> [Work order] Nothing but the lines from the one containing "Rendered at 1241 by 1754 pixels." through the end of the entries should be set down, each exactly as written.

BEGIN Excerpted data

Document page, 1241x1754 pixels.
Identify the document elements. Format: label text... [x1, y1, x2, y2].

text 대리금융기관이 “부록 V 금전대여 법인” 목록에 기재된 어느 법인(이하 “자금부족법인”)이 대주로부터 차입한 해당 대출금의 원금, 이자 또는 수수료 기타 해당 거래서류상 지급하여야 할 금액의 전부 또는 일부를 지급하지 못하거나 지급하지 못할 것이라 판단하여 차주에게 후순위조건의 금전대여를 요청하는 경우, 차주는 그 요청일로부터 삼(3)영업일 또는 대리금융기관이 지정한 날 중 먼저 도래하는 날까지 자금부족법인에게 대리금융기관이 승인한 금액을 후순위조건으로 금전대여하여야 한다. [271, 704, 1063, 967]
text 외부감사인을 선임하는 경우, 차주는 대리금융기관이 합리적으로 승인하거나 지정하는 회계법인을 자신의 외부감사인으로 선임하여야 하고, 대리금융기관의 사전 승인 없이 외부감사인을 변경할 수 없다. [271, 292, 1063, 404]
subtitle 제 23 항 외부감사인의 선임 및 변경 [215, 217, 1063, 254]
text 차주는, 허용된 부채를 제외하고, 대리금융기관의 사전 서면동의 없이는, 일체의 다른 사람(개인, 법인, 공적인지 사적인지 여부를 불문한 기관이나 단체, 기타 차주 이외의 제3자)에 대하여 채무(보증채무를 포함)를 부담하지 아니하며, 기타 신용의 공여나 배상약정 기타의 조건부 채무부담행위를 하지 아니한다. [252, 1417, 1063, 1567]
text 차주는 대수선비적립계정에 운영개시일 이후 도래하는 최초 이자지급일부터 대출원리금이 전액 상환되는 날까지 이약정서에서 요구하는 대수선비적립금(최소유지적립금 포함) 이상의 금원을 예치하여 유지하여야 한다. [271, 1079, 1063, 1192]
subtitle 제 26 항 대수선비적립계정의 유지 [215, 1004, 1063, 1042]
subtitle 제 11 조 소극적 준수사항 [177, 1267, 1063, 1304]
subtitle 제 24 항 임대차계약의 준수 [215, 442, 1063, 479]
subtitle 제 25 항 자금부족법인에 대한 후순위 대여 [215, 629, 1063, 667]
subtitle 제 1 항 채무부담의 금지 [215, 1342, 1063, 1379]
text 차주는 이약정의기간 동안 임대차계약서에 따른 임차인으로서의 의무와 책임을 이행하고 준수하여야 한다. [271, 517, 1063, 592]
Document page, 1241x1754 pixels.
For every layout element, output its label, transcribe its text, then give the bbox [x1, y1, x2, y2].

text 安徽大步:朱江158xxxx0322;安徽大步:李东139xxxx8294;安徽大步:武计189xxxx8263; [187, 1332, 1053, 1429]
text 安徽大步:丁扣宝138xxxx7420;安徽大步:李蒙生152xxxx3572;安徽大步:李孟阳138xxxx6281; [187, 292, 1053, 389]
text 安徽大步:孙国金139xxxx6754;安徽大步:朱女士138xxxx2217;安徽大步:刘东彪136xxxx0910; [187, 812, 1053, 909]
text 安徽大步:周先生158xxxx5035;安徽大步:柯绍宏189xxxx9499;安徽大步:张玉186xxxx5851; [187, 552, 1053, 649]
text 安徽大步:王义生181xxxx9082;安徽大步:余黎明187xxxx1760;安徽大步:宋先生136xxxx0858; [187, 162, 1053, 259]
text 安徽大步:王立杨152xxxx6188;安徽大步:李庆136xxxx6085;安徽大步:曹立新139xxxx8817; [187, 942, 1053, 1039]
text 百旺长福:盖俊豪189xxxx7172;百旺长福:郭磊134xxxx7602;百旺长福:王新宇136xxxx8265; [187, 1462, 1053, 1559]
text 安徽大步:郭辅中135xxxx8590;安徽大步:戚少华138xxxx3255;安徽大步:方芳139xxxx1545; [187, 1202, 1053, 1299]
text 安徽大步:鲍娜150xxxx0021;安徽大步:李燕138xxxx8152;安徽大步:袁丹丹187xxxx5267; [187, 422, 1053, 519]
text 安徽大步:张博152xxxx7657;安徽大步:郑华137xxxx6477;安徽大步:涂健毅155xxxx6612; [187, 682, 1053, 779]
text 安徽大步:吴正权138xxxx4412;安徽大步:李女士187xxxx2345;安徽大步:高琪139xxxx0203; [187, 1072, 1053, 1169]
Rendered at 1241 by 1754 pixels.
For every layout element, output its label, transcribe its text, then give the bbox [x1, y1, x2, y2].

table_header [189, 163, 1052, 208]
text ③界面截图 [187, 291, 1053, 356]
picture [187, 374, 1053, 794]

END Excerpted data

> [Completed task]
Rendered at 1241 by 1754 pixels.
For every layout element, output its label, transcribe its text, then give the bbox [x1, y1, x2, y2].

table_header [189, 163, 1052, 208]
text ③界面截图 [187, 291, 1053, 356]
picture [187, 374, 1053, 794]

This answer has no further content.